News and Events

News and Events

Home › News and Events › 2014 › Researches › Kyoto University obtains new fundamental patent for iPS cell technology in Japan

News

  

January 08, 2014

Kyoto University obtains new fundamental patent for iPS cell technology in Japan

The research group of Prof. Shinya Yamanaka, director of CiRA, was the world's first to establish induced pluripotent stem cells or iPS cells, while Kyoto University has been contributing as the proper assignee of those inventions and managing the corresponding patent applications regarding iPS cell technology. A new patent relating to iPS cell basic technology was recently granted in Japan (JP application no.: 2009-056749). 

Yamanaka's research work has already led to the establishment of five fundamental patents in the area of iPS cell technology in Japan. Overseas, patents have been established in the United States, Europe, Hong Kong, Canada, Australia, New Zealand, Mexico, Singapore, Israel, South Africa, and Eurasia. 

With the new Japanese patent application, unlike in previous applications, the genes used to  generate the iPS cells is not specified, and the scope of the patent claim therefore includes a broader coverage of iPS cell generation methods. This in turn means that Kyoto University now holds more firmly established patent rights over iPS cell technology in Japan. 
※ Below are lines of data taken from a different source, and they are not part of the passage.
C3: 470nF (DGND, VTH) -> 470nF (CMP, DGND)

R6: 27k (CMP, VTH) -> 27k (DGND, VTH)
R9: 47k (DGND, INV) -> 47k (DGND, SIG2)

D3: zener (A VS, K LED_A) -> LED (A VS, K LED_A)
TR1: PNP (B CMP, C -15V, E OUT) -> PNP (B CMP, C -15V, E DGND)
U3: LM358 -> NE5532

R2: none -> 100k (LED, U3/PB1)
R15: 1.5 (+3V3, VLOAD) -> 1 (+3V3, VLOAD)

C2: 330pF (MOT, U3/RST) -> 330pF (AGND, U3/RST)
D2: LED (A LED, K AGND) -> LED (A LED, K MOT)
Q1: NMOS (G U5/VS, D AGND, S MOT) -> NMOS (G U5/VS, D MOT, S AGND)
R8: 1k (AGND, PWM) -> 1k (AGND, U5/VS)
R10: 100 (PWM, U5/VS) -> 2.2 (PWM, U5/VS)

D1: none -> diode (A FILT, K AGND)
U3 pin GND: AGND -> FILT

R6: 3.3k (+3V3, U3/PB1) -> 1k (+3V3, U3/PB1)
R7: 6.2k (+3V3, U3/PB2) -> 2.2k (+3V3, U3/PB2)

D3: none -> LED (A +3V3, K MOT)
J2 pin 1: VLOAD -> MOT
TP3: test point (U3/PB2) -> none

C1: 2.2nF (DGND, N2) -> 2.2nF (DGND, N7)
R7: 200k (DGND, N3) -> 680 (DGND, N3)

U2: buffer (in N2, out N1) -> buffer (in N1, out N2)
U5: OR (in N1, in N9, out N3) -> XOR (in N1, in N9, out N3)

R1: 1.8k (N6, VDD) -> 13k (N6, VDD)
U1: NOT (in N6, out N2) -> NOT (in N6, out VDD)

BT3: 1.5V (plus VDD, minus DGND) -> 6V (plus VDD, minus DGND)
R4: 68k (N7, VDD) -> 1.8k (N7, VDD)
Kyoto University has filed an International Patent Application for iPS cell basic technology (international application no.: PCT/JP2006/324881, international publication no.: WO2007/69666, international filing date: December 6, 2006) and entered such patent application into the national phase in Japan (JP application no. : 2007-550210, hereinafter parent application) so far, and six divisional patent applications were made from the parent application. This time, a notice of allowance was issued to grant the patent regarding one of these divisional patent applications (JP application no.: 2009-056749) on November 12, 2013, and the registration fee was accordingly paid on December 11. The patent application will be registered with the Japan Patent Office one to two weeks after the date of payment of the registration fee. 

With the aim of realizing the medical applications for iPS cell technology at the earliest stage possible, Kyoto University is committed to continuing efforts to spread iPS cell technology and to promote related research.